Scientists create unique disease 'catalog' linked to immune system gene variations
A study led by researchers at Vanderbilt University Medical Center (VUMC) and the University of Arizona College of Pharmacy has generated the first comprehensive catalog of diseases associated with variations in human leukocyte antigen (HLA) genes that regulate the body's immune system.
The catalog could help identify individuals who are at risk for certain autoimmune diseases, or who may generate antibodies that attack their own tissues in response to an infection.
The report, published in this week's issue of the journal Science Translational Medicine, supports the power of electronic health records (EHRs) to advance understanding, treatment and ultimately prevention of disease, said senior author Joshua Denny, M.D., M.S., professor of Biomedical Informatics and Medicine at Vanderbilt.
The report confirmed a slew of previously described associations and identified some potential new associations. "In one fell swoop we essentially replicated decades of research on autoimmune associations with the HLA," said Jason Karnes, Ph.D., Pharm.D., co-first author of the paper with Lisa Bastarache, M.S.
The researchers published the catalog online at http://www.phewascatalog.org. "To my knowledge no other investigations have made this level of data available" to the wider research community, Karnes said.
Karnes is an assistant professor in the University of Arizona College of Pharmacy in Tucson. He contributed to the study as a former postdoctoral fellow in Clinical Pharmacology at Vanderbilt. Bastarache is lead data scientist in the Vanderbilt Center for Precision Medicine, which Denny directs.
HLAs (human leukocyte antigens) are proteins expressed on the surfaces of cells that—like nametags—enable the immune system to distinguish "self" tissues of the body from "non-self," such as invading pathogens.
Individual variations in HLA genes also have been linked to adverse drug reactions, rejection of transplanted organs and autoimmune diseases including type 1 diabetes and rheumatoid arthritis, in which the immune system mistakes normal tissue for a foreign invader and attacks it.
Previous studies have identified associations between the HLA system and individual "phenotypes," including autoimmune and other diseases, symptoms and other characteristics. The current investigation—called a "phenome-wide association study" or PheWAS—scanned patients' entire "phenome" of all health characteristics as noted in the EHR.
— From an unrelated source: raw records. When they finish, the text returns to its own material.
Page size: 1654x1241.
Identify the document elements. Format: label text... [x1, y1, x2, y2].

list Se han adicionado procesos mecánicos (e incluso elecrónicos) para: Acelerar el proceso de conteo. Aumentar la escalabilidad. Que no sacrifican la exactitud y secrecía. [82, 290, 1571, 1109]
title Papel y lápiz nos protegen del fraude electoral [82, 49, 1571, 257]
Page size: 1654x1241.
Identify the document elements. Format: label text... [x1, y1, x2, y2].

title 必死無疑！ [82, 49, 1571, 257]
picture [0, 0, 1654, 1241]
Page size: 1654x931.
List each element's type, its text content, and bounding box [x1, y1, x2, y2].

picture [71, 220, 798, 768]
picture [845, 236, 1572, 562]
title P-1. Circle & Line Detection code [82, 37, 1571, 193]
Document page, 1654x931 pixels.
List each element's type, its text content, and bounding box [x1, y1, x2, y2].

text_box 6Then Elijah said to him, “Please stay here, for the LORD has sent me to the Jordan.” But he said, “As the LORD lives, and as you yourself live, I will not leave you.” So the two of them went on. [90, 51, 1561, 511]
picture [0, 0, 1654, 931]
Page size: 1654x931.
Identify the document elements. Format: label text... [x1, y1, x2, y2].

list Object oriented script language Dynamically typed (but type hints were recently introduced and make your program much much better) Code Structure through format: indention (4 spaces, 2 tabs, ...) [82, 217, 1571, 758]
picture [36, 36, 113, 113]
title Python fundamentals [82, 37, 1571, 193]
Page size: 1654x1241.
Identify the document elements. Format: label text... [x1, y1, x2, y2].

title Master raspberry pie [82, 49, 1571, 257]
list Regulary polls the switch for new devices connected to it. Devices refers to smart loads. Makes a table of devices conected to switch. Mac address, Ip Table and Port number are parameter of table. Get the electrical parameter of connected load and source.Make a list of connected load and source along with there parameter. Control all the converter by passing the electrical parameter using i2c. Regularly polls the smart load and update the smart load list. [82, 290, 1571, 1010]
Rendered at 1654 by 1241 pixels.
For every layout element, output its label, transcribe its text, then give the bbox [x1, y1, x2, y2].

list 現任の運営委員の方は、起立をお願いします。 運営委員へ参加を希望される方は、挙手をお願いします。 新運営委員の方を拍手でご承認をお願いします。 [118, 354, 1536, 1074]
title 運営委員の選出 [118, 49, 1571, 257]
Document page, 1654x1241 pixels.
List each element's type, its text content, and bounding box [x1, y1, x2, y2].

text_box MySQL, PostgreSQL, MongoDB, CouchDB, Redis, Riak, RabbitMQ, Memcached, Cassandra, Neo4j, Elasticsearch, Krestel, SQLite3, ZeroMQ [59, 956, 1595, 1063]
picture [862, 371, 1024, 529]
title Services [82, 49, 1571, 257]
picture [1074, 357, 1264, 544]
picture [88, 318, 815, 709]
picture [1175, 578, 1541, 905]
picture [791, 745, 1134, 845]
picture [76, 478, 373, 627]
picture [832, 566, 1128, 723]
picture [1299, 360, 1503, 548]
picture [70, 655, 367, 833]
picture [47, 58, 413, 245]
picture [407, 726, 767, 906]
Prior studies have typically studied only one or a handful of diseases at a time. By studying many diseases at once this study was able to show that many HLA types affect multiple diseases but in different ways.
For example, some HLA types place a person at risk for both type1 diabetes and rheumatoid arthritis, while others place one at risk for type 1 diabetes but protected against rheumatoid arthritis.
The study was made possible by DNA databases maintained at VUMC and the Marshfield Clinic Personalized Medicine Research Project in Marshfield, Wisconsin.
To date, more than 230,000 samples from different individuals have been stored in BioVU, Vanderbilt's massive DNA database. Genetic samples are linked to the corresponding EHRs in which identifying information has been deleted to protect patient privacy.
From the genetic code, the researchers inferred which HLAs would be expected to be expressed in nearly 29,000 individuals whose DNA samples were stored in BioVU and another 8,400 samples provided by Scott Hebbring, Ph.D., and colleagues from the Marshfield Clinic.
The EHRs from these individuals were screened for the presence of nearly 1,400 different phenotypes that could be linked to the HLA genes.
Type 1 diabetes was the strongest previously described HLA association confirmed by the study but the researchers also found evidence for several new potential associations with multiple sclerosis and cervical cancer. The latter is known to be driven by a viral infection.
It's thought that people with certain HLA variants may—in response to an infection, for example—generate antibodies that attack their own tissues, Denny said. This suggests that certain auto-immune diseases could be prevented in high-risk people by identifying and treating their co-infections first, he said.
Denny directs the Data and Research Center of the federal All of Us Research Program, formerly the Precision Medicine Initiative Cohort Program, which is recruiting a million or more Americans for a landmark study of genetic, environmental and lifestyle factors that affect their health.
"Just imagine what we'll be able to do with a million people," he said. "That will produce truly comprehensive catalogs of all these kinds of associations across HLA and everything else. The detail with which we'll be able to resolve these questions will be staggering."